Text block:
<<<<

Being Mrs Moany Pants (according to my kids) I blame it on too much TV, playstation, mobile phones - people just can't sit still for 5 minutes.

troutpout Sat 30-Jul-05 13:09:21

It was the wandering around aimlessly that really did it for me.You could tell that some just couldn't bear the thought of sitting still and concentrating at all. Phones were going off all the time, tired small kids were moaning, people going out for a fag/ loo, coming back in again, moving to talk to other people they knew,people gossiping and texting, people gossiping and singing and texting and boozing all at the same time!

Don't get me wrong i expected singing...but this was ridiculous!! High pitched wailing...and trying to out-sing the actual perfomer! Singing the bits that they knew were coming , before she did.

I just felt so sorry for the performers.

The performance itself (which was very good btw) ...just seemed to be like a sideshow for most of these people who were just gossiping, laughing and shouting. I endured someone shouting to his girlfriend about how one of the characters was like Eugene (from BB) 'E'S LIKE EUGENE! THAT ONE OFF BIG BROTHER A RIGHT F*ING DORK!'
And the boozing ! Truly gone are the days when you ordered a drink from the bar during the interval...drank it quickly and then went back to your seats. Nowadays it seems, you order 5 drinks , guzzle 2 and bring 3 back to your seat.

Actually...i do want my money back
From : the other Mrs Angry of Macclesfield

spidermama Sat 30-Jul-05 13:11:16

I totally agree marthamoo and I think you should complain to the theatre staff because they need to make sure people behave.

My dh is an actor. He did a two man show in the West End and he used to be standing on stage acting and noticing that people in the front row were texting messages to each other .

>>>>

Problem set:
(1) In the forum thread about theater audience behavior, why does spidermama think marthamoo should complain to the theatre staff?
(2) Repeat the lines of the records word for word, starting at the line that has "pose: elev=116.3 azim=15.0" and continuing through the end of the records. Leave the pictures out.

Source data:
<<<<

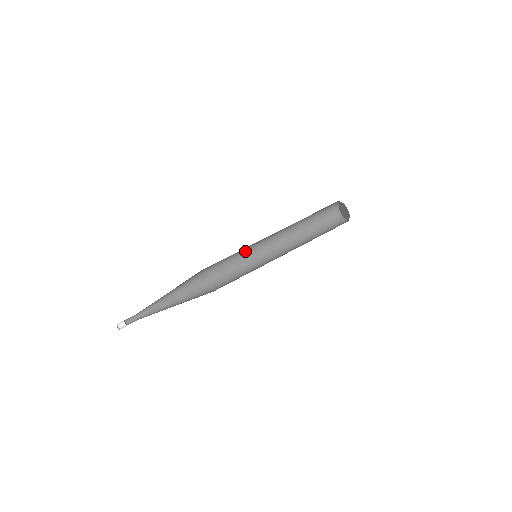
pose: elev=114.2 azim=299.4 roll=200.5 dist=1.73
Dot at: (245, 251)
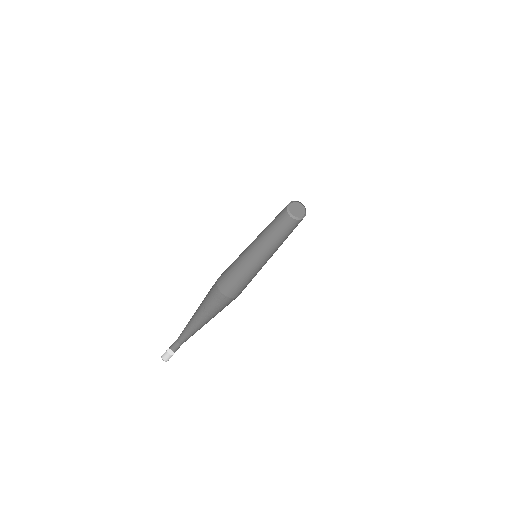
Dot at: (242, 259)
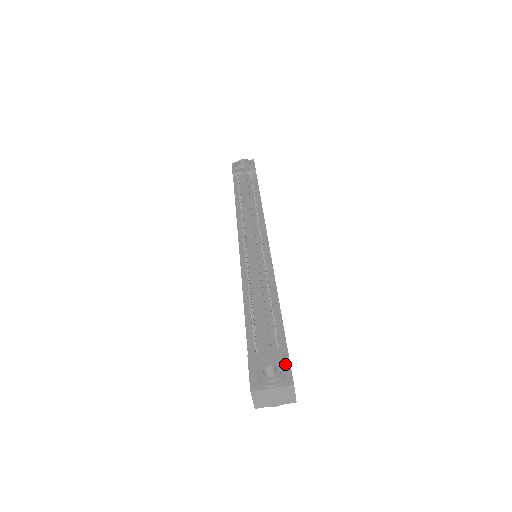
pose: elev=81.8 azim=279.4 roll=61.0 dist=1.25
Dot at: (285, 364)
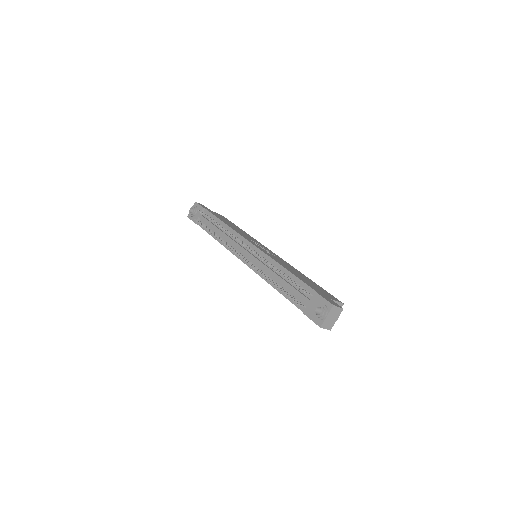
Dot at: (321, 300)
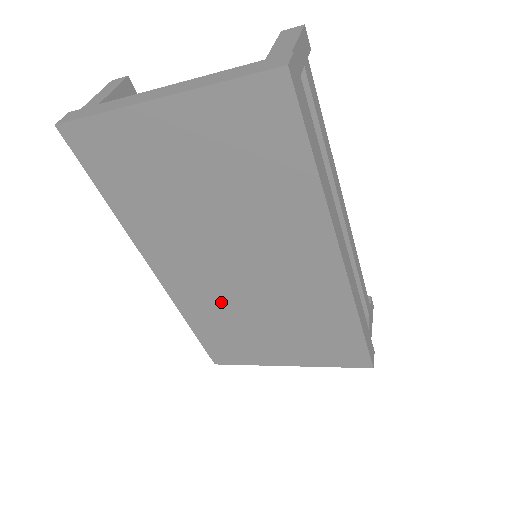
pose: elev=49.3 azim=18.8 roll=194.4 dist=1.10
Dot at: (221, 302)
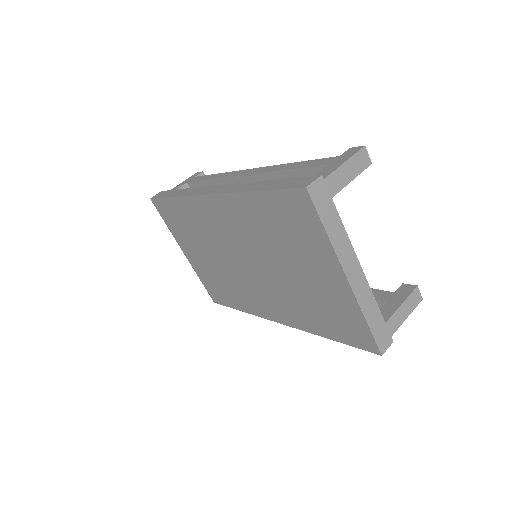
Dot at: (209, 235)
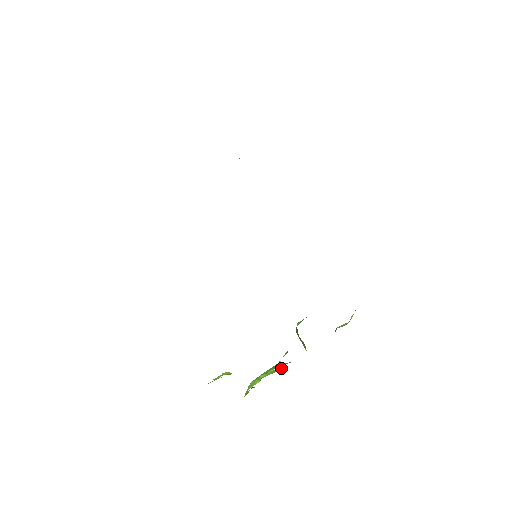
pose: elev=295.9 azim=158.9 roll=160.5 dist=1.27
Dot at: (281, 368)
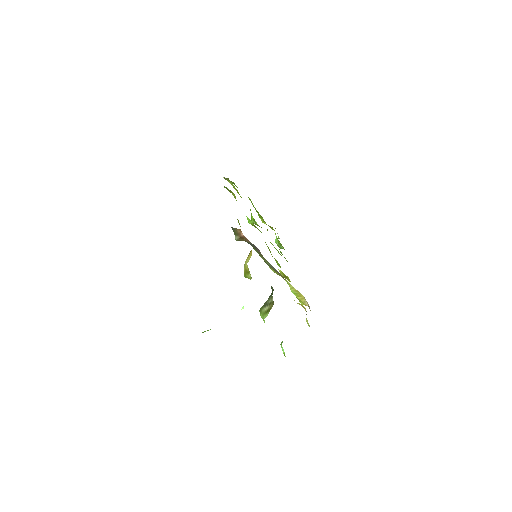
Dot at: occluded
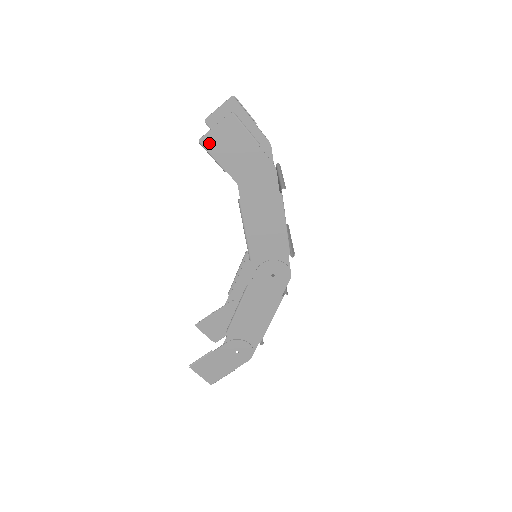
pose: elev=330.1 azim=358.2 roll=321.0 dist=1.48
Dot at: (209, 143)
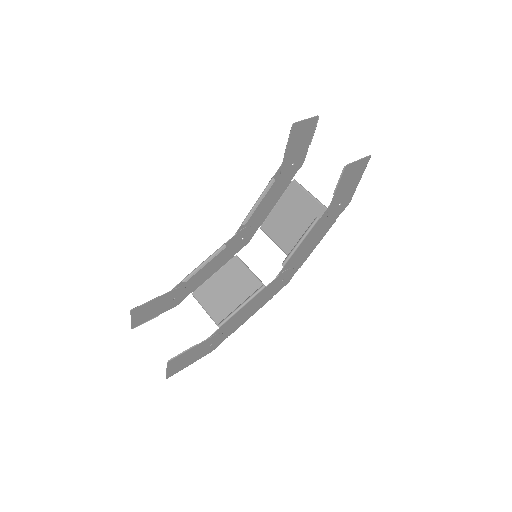
Dot at: (347, 170)
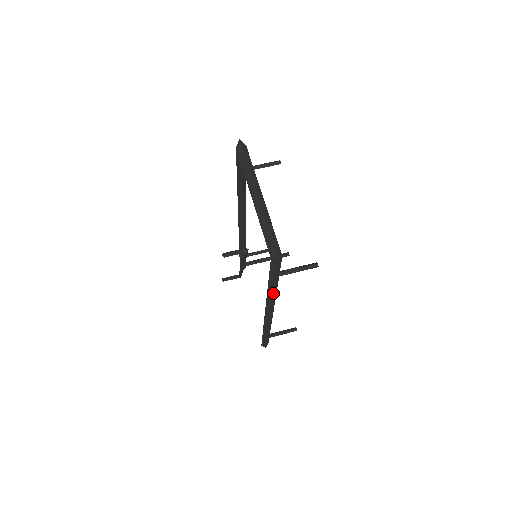
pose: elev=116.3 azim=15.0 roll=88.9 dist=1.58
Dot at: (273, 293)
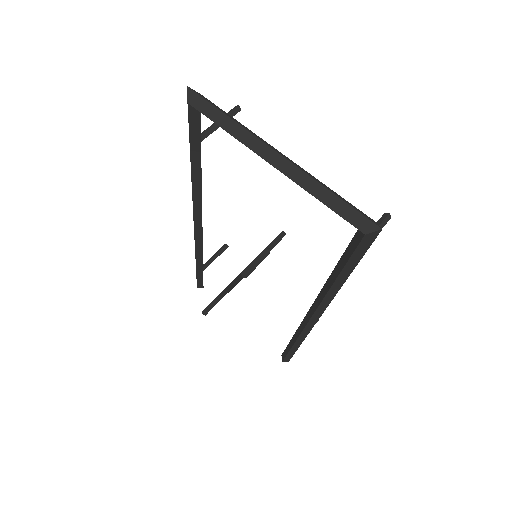
Dot at: (340, 288)
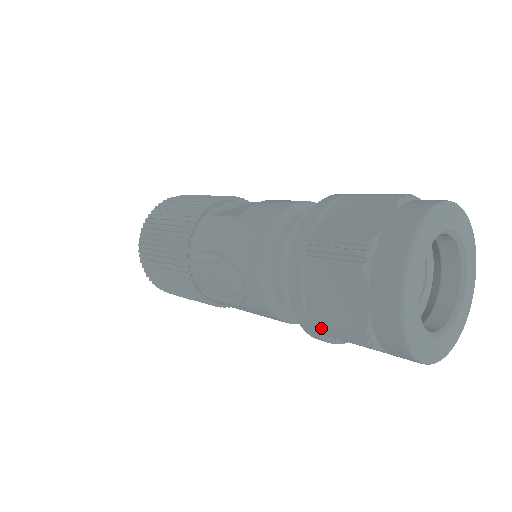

>>>>

Per-task answers:
(1) Spidermama says the theatre staff need to make sure people behave.

(2)
pose: elev=116.3 azim=15.0 roll=88.9 dist=1.58
Dot at: (273, 293)
Dot at: (340, 288)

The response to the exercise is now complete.